PROBLEM TO WORK ON: Hand back the entries below exactly.

MATERIAL TO PROCESS:
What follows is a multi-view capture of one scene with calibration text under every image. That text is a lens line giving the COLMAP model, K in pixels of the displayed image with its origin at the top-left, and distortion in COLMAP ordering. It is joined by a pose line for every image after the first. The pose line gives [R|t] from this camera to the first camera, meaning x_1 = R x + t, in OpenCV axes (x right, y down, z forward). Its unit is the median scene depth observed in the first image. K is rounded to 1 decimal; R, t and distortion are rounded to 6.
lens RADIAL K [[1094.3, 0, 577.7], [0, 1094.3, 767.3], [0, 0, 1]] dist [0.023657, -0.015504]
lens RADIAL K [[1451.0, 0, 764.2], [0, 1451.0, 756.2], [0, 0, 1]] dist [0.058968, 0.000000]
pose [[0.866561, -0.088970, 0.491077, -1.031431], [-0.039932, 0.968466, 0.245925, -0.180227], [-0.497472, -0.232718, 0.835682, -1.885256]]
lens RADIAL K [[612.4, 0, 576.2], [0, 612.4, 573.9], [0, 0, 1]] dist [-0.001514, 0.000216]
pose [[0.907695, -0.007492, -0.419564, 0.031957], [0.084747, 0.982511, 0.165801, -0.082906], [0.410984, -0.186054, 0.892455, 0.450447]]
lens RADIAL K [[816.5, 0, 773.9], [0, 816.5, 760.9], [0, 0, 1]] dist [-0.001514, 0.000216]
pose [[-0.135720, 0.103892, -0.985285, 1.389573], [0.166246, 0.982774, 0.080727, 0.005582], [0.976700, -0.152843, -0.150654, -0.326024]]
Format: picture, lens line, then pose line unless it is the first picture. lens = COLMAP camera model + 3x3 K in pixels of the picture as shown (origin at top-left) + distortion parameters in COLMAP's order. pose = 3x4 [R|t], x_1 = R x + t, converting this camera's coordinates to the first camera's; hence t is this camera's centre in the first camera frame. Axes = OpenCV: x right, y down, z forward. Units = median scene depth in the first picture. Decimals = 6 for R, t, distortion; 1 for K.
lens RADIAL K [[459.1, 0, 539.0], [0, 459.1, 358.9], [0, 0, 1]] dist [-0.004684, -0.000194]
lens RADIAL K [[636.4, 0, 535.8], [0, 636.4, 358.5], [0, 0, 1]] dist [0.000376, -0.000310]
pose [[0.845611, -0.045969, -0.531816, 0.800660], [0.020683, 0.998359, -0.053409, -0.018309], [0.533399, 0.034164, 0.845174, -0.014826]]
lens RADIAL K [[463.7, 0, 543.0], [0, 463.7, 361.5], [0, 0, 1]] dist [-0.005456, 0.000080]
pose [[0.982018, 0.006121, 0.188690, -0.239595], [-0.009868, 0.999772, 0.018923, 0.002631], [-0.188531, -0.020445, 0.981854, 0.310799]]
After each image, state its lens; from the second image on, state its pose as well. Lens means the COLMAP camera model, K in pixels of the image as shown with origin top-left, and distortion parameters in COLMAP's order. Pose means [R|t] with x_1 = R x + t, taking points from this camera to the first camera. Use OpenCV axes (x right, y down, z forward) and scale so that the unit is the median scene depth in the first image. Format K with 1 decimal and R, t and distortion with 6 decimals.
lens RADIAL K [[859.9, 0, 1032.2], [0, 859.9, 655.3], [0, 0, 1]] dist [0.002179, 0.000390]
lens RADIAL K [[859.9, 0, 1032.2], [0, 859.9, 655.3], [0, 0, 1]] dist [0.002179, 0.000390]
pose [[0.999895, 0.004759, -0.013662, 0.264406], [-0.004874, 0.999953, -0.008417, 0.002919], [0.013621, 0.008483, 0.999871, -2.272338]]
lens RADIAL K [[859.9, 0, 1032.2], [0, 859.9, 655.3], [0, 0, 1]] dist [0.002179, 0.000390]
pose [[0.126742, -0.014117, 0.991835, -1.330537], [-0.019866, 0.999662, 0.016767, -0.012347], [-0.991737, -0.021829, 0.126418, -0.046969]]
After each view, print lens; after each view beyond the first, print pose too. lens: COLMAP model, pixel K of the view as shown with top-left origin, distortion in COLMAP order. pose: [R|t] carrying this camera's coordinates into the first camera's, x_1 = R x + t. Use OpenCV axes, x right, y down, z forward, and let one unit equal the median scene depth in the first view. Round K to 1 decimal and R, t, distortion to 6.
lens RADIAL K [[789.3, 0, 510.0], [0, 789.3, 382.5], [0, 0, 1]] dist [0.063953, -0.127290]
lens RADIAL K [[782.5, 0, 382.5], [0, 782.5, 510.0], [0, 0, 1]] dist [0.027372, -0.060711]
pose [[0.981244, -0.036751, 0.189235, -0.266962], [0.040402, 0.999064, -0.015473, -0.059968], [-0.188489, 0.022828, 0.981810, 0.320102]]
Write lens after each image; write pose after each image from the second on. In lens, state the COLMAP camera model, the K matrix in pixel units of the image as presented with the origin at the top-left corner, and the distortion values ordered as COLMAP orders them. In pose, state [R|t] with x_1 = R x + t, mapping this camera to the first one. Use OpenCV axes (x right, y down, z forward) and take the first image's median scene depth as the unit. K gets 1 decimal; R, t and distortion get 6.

RESPONSE BOX:
What follows is a multi-view capture of one scene with calibration text under every image. That text is a lens line giving the COLMAP model, K in pixels of the displayed image with its origin at the top-left, and distortion in COLMAP ordering. It is joined by a pose line for every image after the first. The pose line gives [R|t] from this camera to the first camera, meaning x_1 = R x + t, in OpenCV axes (x right, y down, z forward). Its unit is the median scene depth observed in the first image. K is rounded to 1 decimal; R, t and distortion are rounded to 6.
lens RADIAL K [[1094.3, 0, 577.7], [0, 1094.3, 767.3], [0, 0, 1]] dist [0.023657, -0.015504]
lens RADIAL K [[1451.0, 0, 764.2], [0, 1451.0, 756.2], [0, 0, 1]] dist [0.058968, 0.000000]
pose [[0.866561, -0.088970, 0.491077, -1.031431], [-0.039932, 0.968466, 0.245925, -0.180227], [-0.497472, -0.232718, 0.835682, -1.885256]]
lens RADIAL K [[612.4, 0, 576.2], [0, 612.4, 573.9], [0, 0, 1]] dist [-0.001514, 0.000216]
pose [[0.907695, -0.007492, -0.419564, 0.031957], [0.084747, 0.982511, 0.165801, -0.082906], [0.410984, -0.186054, 0.892455, 0.450447]]
lens RADIAL K [[816.5, 0, 773.9], [0, 816.5, 760.9], [0, 0, 1]] dist [-0.001514, 0.000216]
pose [[-0.135720, 0.103892, -0.985285, 1.389573], [0.166246, 0.982774, 0.080727, 0.005582], [0.976700, -0.152843, -0.150654, -0.326024]]
Format: picture, lens line, then pose line unless it is the first picture. lens = COLMAP camera model + 3x3 K in pixels of the picture as shown (origin at top-left) + distortion parameters in COLMAP's order. pose = 3x4 [R|t], x_1 = R x + t, converting this camera's coordinates to the first camera's; hence t is this camera's centre in the first camera frame. Axes = OpenCV: x right, y down, z forward. Units = median scene depth in the first picture. Decimals = 6 for R, t, distortion; 1 for K.
lens RADIAL K [[459.1, 0, 539.0], [0, 459.1, 358.9], [0, 0, 1]] dist [-0.004684, -0.000194]
lens RADIAL K [[636.4, 0, 535.8], [0, 636.4, 358.5], [0, 0, 1]] dist [0.000376, -0.000310]
pose [[0.845611, -0.045969, -0.531816, 0.800660], [0.020683, 0.998359, -0.053409, -0.018309], [0.533399, 0.034164, 0.845174, -0.014826]]
lens RADIAL K [[463.7, 0, 543.0], [0, 463.7, 361.5], [0, 0, 1]] dist [-0.005456, 0.000080]
pose [[0.982018, 0.006121, 0.188690, -0.239595], [-0.009868, 0.999772, 0.018923, 0.002631], [-0.188531, -0.020445, 0.981854, 0.310799]]
After each image, state its lens; from the second image on, state its pose as well. Lens means the COLMAP camera model, K in pixels of the image as shown with origin top-left, and distortion parameters in COLMAP's order. Pose means [R|t] with x_1 = R x + t, taking points from this camera to the first camera. Use OpenCV axes (x right, y down, z forward) and scale so that the unit is the median scene depth in the first image. Format K with 1 decimal and R, t and distortion with 6 decimals.
lens RADIAL K [[859.9, 0, 1032.2], [0, 859.9, 655.3], [0, 0, 1]] dist [0.002179, 0.000390]
lens RADIAL K [[859.9, 0, 1032.2], [0, 859.9, 655.3], [0, 0, 1]] dist [0.002179, 0.000390]
pose [[0.999895, 0.004759, -0.013662, 0.264406], [-0.004874, 0.999953, -0.008417, 0.002919], [0.013621, 0.008483, 0.999871, -2.272338]]
lens RADIAL K [[859.9, 0, 1032.2], [0, 859.9, 655.3], [0, 0, 1]] dist [0.002179, 0.000390]
pose [[0.126742, -0.014117, 0.991835, -1.330537], [-0.019866, 0.999662, 0.016767, -0.012347], [-0.991737, -0.021829, 0.126418, -0.046969]]
After each view, print lens; after each view beyond the first, print pose too. lens: COLMAP model, pixel K of the view as shown with top-left origin, distortion in COLMAP order. pose: [R|t] carrying this camera's coordinates into the first camera's, x_1 = R x + t. Use OpenCV axes, x right, y down, z forward, and let one unit equal the median scene depth in the first view. Round K to 1 decimal and R, t, distortion to 6.
lens RADIAL K [[789.3, 0, 510.0], [0, 789.3, 382.5], [0, 0, 1]] dist [0.063953, -0.127290]
lens RADIAL K [[782.5, 0, 382.5], [0, 782.5, 510.0], [0, 0, 1]] dist [0.027372, -0.060711]
pose [[0.981244, -0.036751, 0.189235, -0.266962], [0.040402, 0.999064, -0.015473, -0.059968], [-0.188489, 0.022828, 0.981810, 0.320102]]
Write lens after each image; write pose after each image from the second on. In lens, state the COLMAP camera model, the K matrix in pixel units of the image as presented with the origin at the top-left corner, and the distortion values ordered as COLMAP orders them. In pose, state [R|t] with x_1 = R x + t, mapping this camera to the first one. Use OpenCV axes (x right, y down, z forward) and take the first image's median scene depth as the unit. K gets 1 decimal; R, t and distortion get 6.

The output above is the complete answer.